Monday, March 7, 2011

Those hands, or the eyes.

I'm not sure which it is. Those hands, or the eyes.


    When I make a fist, his hand completely covers mine. I've never been one that needed protection, in fact one of my tragic flaws is how overly independent I am. I can't stand having to rely on someone else. But when he holds my hand, I feel safe. I feel comforted and taking care of. I feel calm.
    But it's not just when you hold my hand... it's what you do with those hands. Watching them move over the piano and hearing the sounds they play is enough to melt my former icy heart. You use your hands to share your soul, there is nothing more beautiful. I could watch them move all day. And that night, you have no idea what your hands did to me that night.

    The eyes. I've also been one to fall for deep brown eyes... the kind that show depth and understanding. I can't even describe the color of his eyes though. Greens and yellows, the kind that stand out from everyone else... I can't come up with any words to give them justice. There are three times those outrageous eyes stood out to me and broke me of my love for brown eyes forever.

    1. You were playing the piano, the song you wrote for your uncle, and I was dancing. Completely immersed in my own world of trying to create choreography. By this point I barely even noticed you were still in the room... then I turned around and saw you watching me. Those eyes bored straight into mine and I just stopped. It took a couple second to recover and then I know I must of shyed away from habit. But the way you looked at me stuck with me the rest of the time spent in that room, I can still imagine that moment when I'm in my classes and rehearsals wishing everyone else was gone and it was just us two in the room again.
    2. The night we were alone and cuddling.
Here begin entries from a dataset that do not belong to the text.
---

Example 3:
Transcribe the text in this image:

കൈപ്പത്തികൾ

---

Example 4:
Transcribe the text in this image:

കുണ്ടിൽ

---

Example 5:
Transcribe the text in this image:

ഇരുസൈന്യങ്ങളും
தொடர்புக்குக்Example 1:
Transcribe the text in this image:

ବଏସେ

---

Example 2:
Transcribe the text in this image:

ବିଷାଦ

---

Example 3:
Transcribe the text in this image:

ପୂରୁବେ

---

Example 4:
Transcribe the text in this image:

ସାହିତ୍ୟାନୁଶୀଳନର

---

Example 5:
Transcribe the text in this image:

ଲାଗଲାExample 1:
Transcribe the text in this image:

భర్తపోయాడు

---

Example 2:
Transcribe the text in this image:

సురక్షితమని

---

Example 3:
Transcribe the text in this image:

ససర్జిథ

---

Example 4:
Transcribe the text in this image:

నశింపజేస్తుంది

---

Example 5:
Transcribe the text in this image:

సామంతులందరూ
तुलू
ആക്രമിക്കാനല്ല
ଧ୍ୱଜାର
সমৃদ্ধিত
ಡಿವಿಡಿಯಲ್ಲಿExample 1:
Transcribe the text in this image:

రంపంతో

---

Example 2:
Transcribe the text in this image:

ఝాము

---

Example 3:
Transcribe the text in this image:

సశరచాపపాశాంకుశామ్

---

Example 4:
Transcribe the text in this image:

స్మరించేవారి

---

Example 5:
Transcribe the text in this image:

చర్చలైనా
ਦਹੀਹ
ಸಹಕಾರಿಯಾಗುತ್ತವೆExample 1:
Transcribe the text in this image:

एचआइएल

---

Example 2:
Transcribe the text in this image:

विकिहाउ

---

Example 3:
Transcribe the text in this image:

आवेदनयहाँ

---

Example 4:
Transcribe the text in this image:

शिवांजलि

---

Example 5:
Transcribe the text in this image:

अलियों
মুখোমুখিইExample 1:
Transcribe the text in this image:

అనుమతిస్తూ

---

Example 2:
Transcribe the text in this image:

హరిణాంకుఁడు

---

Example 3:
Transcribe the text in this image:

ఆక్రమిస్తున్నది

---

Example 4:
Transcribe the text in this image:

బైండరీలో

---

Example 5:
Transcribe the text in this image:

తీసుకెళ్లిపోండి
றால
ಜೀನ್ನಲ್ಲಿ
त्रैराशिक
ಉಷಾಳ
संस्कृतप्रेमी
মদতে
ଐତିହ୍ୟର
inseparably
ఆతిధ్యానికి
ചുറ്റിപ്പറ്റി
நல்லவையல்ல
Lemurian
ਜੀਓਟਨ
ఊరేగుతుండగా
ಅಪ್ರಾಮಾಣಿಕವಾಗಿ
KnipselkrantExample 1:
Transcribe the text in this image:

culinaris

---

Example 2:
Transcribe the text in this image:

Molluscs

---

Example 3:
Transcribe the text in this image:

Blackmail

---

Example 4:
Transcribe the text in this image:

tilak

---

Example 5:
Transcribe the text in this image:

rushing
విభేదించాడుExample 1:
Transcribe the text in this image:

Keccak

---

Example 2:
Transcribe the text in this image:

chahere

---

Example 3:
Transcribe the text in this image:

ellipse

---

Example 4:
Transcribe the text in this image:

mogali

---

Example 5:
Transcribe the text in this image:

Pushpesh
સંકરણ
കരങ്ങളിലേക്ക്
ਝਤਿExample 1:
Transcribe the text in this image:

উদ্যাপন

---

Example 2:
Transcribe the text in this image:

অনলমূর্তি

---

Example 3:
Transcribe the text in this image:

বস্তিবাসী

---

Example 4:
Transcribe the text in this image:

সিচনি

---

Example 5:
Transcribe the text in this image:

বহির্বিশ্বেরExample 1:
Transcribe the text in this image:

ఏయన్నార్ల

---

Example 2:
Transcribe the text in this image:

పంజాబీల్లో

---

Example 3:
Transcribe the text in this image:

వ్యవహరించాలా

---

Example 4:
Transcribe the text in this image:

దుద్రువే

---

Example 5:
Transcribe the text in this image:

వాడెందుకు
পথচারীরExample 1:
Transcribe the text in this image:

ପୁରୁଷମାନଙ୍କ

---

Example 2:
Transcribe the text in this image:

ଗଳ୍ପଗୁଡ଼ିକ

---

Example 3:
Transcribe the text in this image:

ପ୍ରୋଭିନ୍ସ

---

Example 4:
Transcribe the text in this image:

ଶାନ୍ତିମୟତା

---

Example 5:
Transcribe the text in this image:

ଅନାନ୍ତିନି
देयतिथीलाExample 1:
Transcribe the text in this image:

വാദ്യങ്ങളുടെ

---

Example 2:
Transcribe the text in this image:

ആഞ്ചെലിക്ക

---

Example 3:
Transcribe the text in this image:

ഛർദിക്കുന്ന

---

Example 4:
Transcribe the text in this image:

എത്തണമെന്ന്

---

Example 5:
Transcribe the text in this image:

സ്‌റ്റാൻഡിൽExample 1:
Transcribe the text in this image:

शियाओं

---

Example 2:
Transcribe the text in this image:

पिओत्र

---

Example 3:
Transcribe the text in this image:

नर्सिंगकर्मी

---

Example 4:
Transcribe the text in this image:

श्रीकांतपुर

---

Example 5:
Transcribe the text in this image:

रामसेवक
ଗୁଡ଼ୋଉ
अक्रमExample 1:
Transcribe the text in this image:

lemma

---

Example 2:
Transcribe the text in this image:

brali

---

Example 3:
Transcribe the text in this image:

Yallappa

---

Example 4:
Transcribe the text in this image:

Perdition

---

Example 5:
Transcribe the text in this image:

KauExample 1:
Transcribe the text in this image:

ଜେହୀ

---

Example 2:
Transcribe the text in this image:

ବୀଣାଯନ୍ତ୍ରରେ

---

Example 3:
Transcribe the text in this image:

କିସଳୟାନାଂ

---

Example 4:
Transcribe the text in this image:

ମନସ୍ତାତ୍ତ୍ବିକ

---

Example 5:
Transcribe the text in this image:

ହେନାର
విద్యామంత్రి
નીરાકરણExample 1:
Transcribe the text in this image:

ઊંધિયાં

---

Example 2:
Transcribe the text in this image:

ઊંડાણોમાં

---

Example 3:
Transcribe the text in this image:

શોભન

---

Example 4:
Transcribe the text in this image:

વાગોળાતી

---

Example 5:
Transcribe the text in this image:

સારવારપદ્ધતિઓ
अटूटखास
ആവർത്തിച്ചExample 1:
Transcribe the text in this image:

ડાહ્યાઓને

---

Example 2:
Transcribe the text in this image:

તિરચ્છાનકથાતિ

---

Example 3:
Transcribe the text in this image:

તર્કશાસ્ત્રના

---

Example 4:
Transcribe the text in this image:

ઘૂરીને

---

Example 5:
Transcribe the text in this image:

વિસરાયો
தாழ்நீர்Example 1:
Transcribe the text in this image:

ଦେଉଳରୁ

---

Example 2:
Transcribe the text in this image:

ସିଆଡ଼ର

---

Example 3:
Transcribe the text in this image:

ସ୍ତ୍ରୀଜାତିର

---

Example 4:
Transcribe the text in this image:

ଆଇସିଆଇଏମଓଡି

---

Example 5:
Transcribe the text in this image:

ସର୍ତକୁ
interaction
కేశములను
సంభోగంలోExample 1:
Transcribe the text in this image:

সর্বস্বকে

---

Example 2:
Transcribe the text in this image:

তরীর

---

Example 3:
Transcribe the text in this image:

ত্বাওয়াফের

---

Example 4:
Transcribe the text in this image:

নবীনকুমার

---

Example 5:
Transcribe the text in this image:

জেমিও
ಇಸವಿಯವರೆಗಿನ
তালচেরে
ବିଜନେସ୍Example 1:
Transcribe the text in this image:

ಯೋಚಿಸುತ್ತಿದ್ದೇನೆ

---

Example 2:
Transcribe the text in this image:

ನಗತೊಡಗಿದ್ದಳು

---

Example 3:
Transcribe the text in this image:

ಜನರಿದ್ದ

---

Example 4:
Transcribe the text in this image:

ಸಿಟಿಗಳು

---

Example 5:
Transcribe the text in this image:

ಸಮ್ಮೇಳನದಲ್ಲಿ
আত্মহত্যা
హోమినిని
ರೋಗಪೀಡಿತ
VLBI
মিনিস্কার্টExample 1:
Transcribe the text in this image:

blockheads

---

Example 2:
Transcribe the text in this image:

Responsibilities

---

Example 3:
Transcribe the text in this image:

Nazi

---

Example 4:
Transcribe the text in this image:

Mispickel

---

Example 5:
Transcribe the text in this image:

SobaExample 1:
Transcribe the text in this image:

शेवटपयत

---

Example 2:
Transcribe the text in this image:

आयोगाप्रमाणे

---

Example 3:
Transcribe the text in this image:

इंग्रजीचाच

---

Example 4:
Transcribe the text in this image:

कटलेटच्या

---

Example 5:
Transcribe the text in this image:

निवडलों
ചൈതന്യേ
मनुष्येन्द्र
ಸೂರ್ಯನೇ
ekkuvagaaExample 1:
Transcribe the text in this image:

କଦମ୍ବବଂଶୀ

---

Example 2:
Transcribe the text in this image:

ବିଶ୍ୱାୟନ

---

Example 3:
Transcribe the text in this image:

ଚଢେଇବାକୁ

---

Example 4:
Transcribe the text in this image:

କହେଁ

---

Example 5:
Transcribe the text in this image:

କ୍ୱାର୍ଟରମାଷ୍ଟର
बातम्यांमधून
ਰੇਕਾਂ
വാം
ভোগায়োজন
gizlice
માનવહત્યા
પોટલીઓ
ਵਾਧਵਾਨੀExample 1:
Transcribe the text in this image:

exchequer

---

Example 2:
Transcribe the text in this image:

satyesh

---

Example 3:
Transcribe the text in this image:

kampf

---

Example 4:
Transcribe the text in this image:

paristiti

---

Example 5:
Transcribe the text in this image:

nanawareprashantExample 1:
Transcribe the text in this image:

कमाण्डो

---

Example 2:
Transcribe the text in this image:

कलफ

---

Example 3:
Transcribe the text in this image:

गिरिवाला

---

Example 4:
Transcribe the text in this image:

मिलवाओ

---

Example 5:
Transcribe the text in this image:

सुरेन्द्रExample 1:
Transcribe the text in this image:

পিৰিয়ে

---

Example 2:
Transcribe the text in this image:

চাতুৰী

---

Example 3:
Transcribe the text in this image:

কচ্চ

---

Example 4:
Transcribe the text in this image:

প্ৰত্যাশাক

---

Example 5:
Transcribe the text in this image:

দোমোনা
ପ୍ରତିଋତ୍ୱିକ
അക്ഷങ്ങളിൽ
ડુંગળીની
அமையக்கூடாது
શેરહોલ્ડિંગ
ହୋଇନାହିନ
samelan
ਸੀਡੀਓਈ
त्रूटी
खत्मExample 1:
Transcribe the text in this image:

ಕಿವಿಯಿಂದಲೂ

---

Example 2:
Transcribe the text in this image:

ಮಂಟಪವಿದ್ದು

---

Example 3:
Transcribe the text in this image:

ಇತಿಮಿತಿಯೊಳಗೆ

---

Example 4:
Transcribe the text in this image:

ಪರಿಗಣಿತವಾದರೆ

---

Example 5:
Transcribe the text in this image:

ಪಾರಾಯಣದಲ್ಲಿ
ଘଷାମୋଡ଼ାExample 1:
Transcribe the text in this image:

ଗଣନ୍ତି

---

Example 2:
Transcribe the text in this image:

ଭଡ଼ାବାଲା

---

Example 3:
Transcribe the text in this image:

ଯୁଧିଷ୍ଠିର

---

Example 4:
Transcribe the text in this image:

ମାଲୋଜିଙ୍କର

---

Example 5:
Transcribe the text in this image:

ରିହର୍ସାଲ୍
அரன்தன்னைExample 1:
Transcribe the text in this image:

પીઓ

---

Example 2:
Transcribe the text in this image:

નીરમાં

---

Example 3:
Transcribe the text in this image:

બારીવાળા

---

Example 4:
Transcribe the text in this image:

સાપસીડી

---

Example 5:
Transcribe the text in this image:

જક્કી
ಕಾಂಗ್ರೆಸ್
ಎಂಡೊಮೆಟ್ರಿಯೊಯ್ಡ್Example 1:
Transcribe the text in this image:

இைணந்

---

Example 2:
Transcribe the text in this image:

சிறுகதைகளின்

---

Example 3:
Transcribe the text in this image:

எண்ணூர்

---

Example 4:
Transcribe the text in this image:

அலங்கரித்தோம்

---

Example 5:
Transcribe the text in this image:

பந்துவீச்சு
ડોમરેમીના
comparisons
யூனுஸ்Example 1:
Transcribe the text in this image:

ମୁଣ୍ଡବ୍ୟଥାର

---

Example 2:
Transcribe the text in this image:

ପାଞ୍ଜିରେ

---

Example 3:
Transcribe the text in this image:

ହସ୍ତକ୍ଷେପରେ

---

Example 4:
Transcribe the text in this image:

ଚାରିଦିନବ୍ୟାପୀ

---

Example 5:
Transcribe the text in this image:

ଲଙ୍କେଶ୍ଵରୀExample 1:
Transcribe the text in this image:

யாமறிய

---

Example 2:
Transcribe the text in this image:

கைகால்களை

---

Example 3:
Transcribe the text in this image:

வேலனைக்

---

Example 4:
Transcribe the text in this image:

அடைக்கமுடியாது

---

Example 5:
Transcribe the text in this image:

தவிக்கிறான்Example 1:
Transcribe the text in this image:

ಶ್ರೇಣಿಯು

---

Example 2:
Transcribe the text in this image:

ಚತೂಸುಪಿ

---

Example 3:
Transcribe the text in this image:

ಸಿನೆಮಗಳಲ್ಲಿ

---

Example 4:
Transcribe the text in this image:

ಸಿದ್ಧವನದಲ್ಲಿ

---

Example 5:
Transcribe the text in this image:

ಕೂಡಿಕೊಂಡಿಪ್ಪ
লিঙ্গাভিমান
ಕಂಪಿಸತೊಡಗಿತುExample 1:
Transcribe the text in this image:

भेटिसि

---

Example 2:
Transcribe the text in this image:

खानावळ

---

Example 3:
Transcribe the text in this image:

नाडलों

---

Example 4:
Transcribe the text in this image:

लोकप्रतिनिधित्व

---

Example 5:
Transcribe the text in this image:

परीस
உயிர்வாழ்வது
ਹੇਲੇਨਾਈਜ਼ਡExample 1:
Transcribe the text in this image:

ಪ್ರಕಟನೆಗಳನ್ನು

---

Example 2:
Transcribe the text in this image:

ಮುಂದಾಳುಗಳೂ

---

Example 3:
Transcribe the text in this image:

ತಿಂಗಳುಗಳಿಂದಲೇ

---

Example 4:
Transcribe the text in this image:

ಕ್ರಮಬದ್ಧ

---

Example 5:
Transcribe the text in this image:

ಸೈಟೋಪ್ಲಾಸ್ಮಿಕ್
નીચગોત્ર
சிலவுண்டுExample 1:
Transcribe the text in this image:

After a while you ended up laying on top of me and you pulled away and stared straight into my eyes as you lowered yourself to kiss my stomach. You dragged that moment out to be the longest of stares. I could tell there were so many things behind that stare, some that I could pick up on and were meant to understand, and others that were meant to be private but generally understood. The honesty and mystery behind that look, it's the look I long for.
    3. The first time you saw me in public after our couple experiences of alone time. You walked in through the door and saw me sitting in the comfy chairs. I don't think you meant to show it as much as you did, but it happened. As soon as you saw me your eyes lit up and and the hugest smile took over your face. It was like a flash... not the kind of panic that is easy to pick up on in a person... but the kind that shows excitement and interest. I know for a fact you were happy to see me... and that makes me happier than you know.



Maybe it's not the hands, or the eyes. I'm starting to think it's everything; cause I could go on about your voice, the stories, the way you dress, and even that hair. Let's not lie, I love that damn hair. So that's what I'm settling on... everything. Everything about him isn't perfect, but right. Exactly right for me.